The lobing specification is effective for finding isolated deviations, such as a step or scratch in the journal. Chatter is more useful for finding repetitive patterns that indicate vibration signals in the grinding equipment, or a situation where the rough operating pattern is still present (no runout). Both types of defects have functional implications for the crankshaft, and the right combination of chatter and lobing measurement can help determine and diagnose the cause. However, the two specifications are complementary, and one cannot completely replace the other.

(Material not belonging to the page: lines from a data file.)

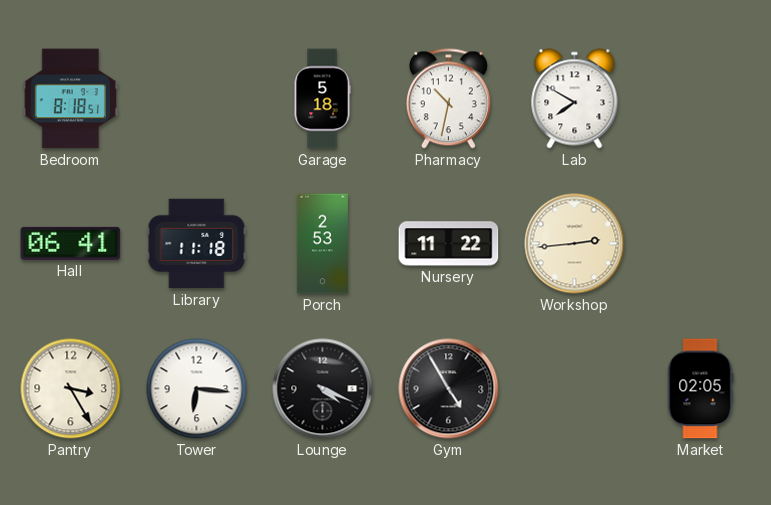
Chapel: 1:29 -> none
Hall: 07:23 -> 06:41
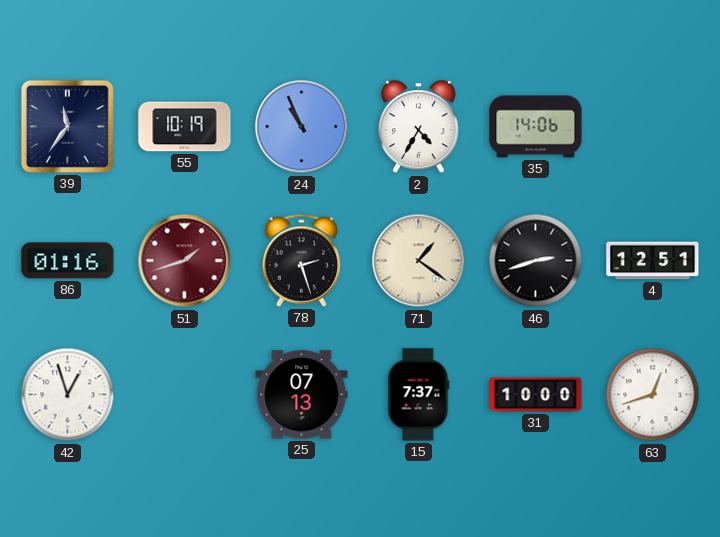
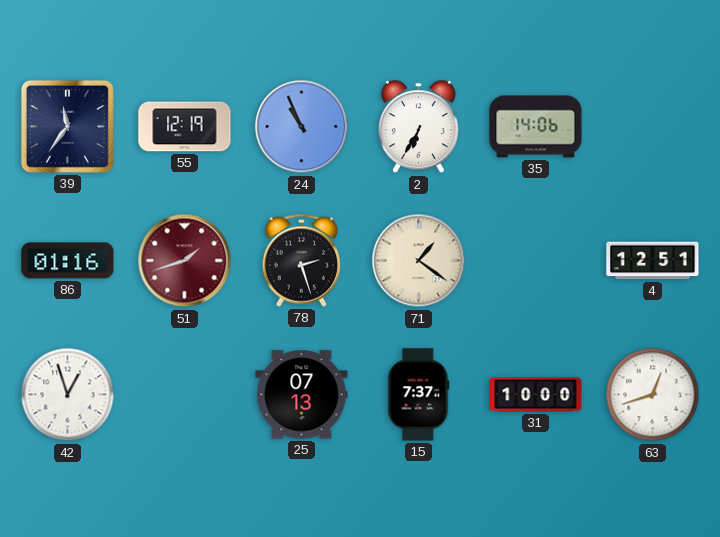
55: 10:19 -> 12:19
2: 4:35 -> 6:35
46: 2:42 -> none
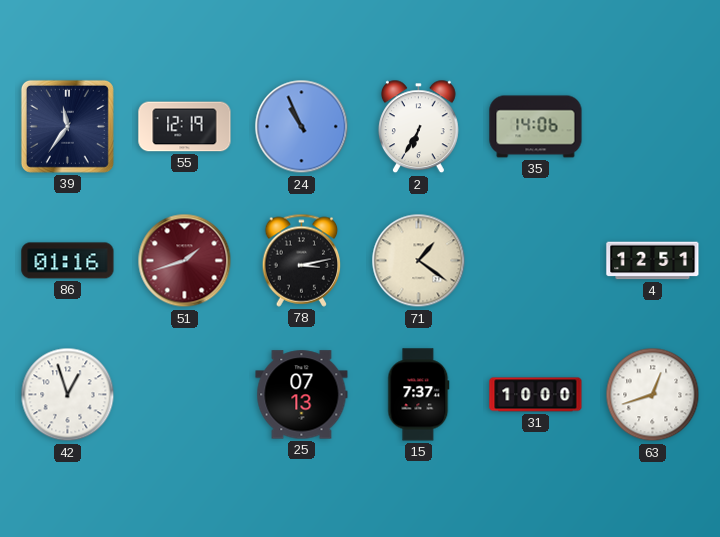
78: 2:27 -> 3:13
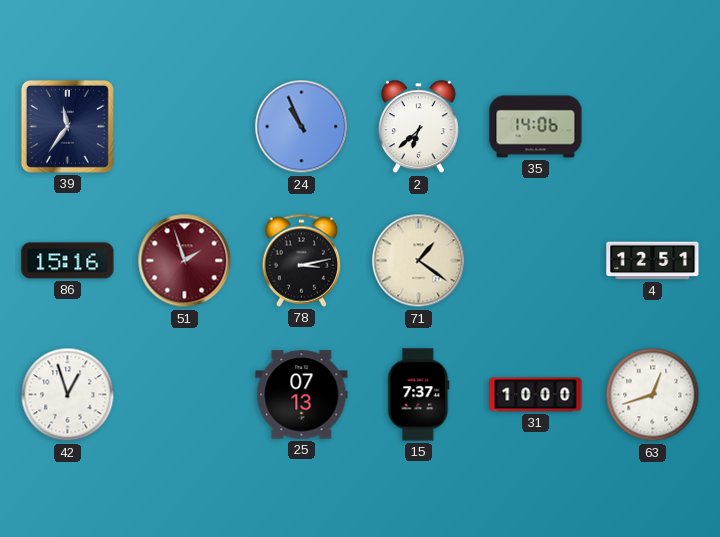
55: 12:19 -> none
2: 6:35 -> 6:38
86: 01:16 -> 15:16
51: 1:42 -> 1:57
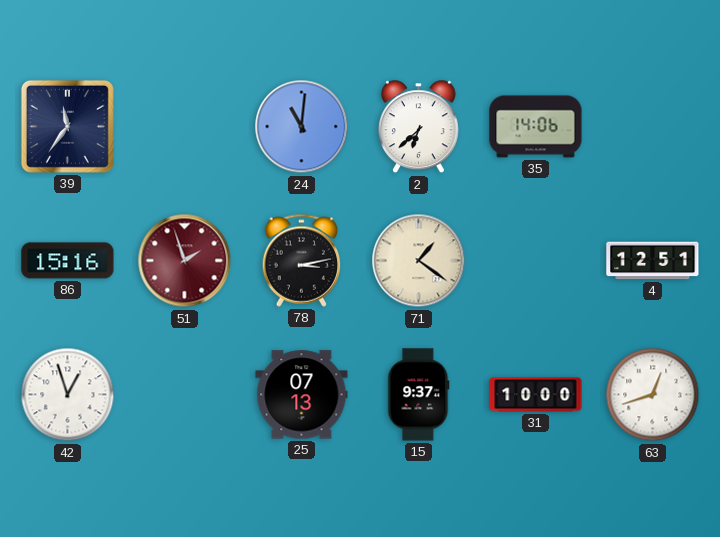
24: 10:56 -> 11:01
15: 7:37 -> 9:37
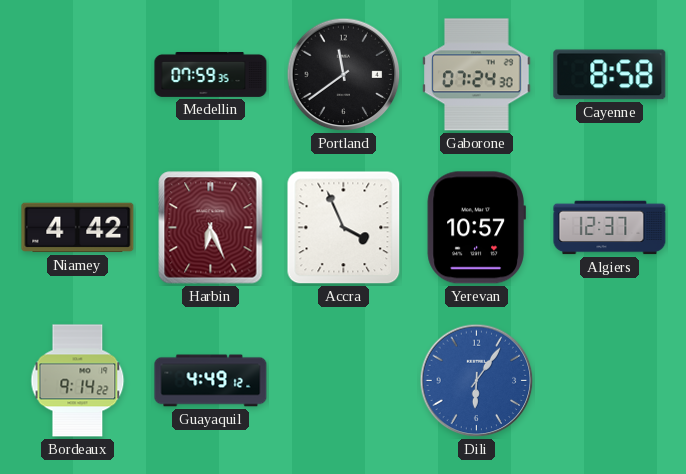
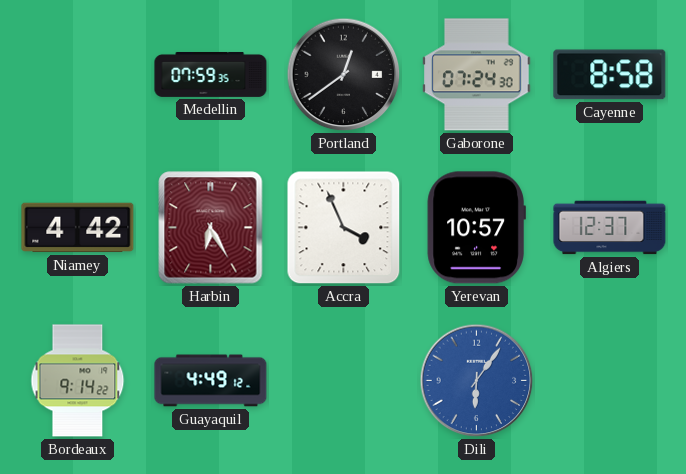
Portland: 11:39 -> 12:39
Harbin: 6:26 -> 6:25
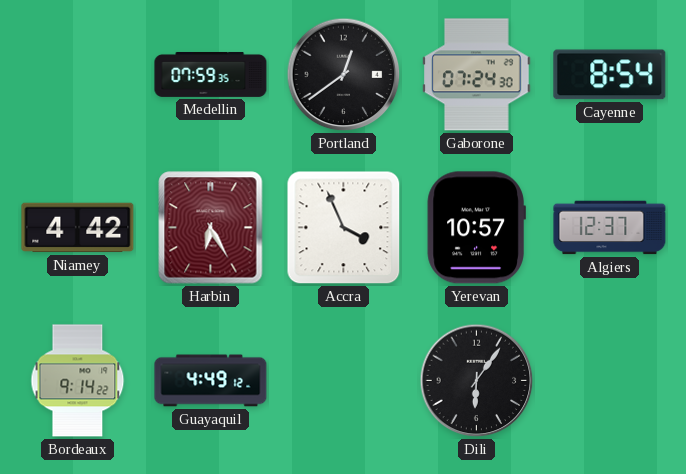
Cayenne: 8:58 -> 8:54
Dili dial: blue -> black
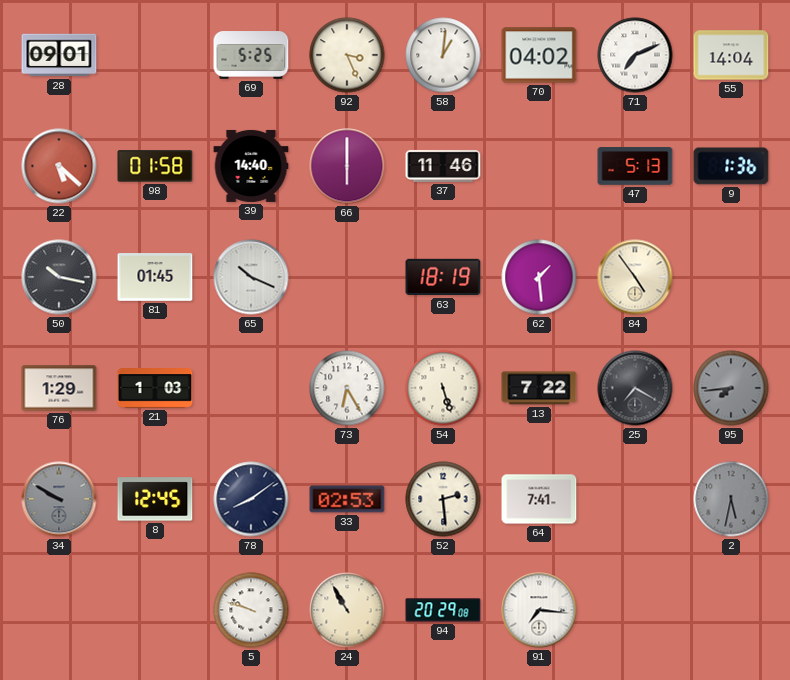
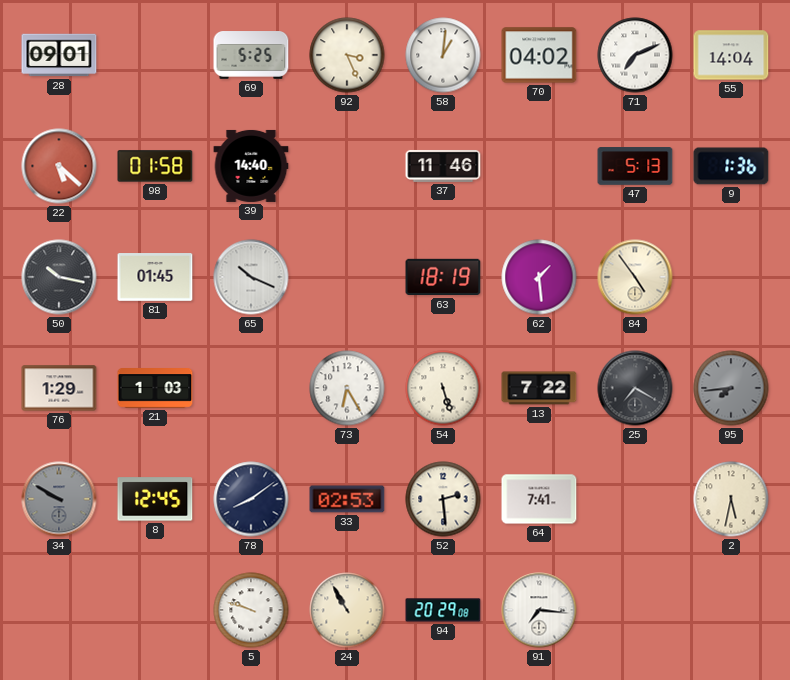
66: 6:00 -> none
2 dial: grey -> cream
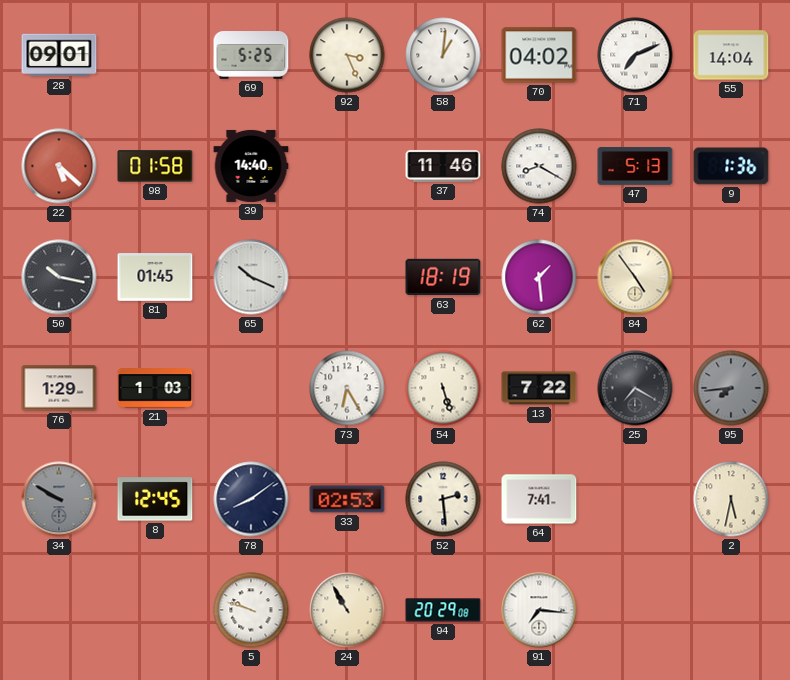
74: none -> 8:20
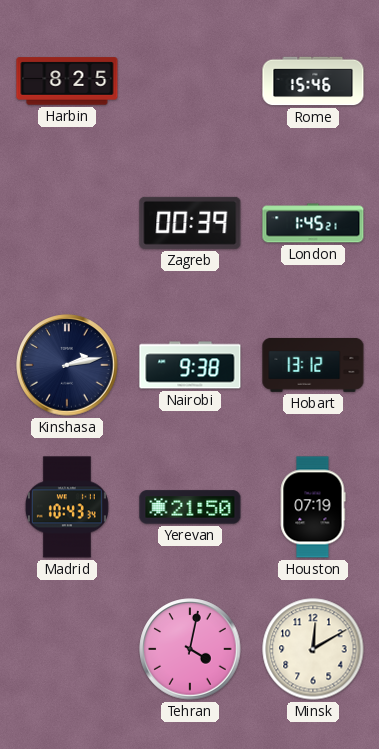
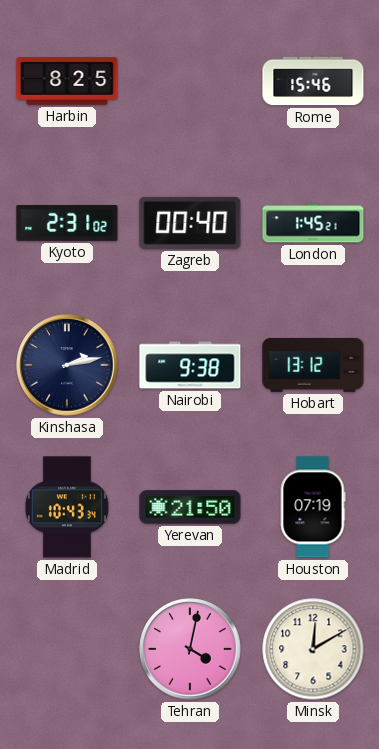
Kyoto: none -> 2:31
Zagreb: 00:39 -> 00:40
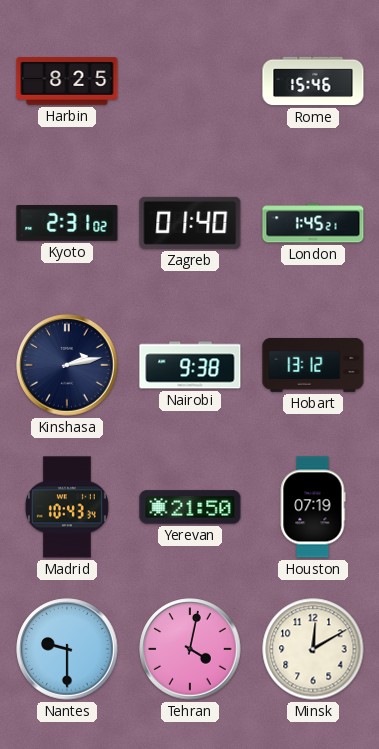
Zagreb: 00:40 -> 01:40
Nantes: none -> 9:30
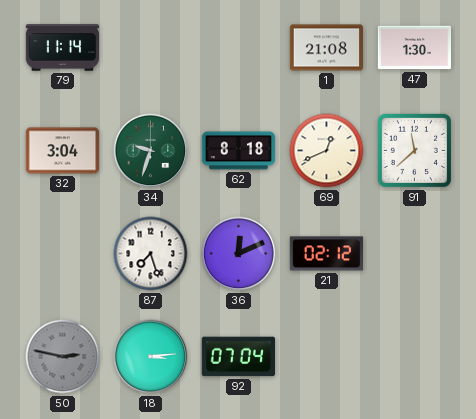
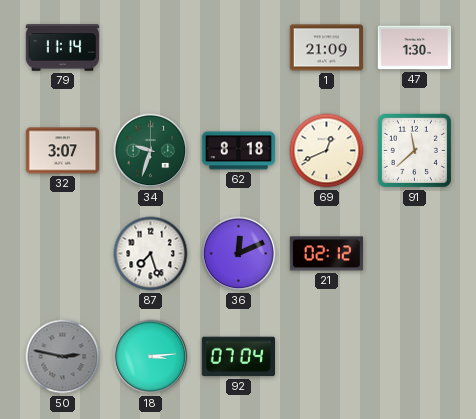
1: 21:08 -> 21:09
32: 3:04 -> 3:07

By definition, Lobing looks at roundness data over a limited angle window; our standard FFT Chatter Analysis analyzes the full 360 degrees of data. However, if there is a non-contiguous chatter pattern, it may be useful to focus the analysis on a smaller portion of the dataset. A signal that occurs over a small angular range may appear to have a lower amplitude when the analysis is performed over 100% of the data. By limiting the analysis to a specific angular range, you can obtain a more accurate representation of the chatter amplitude. Adcole’s software packages for FFT chatter analysis include options to look at limited angle ranges for both journals and cam lobes. For a good analysis, make sure to use a sector that is wide enough. A sector that is too small can result in distorted results and/or a poor UPR determination.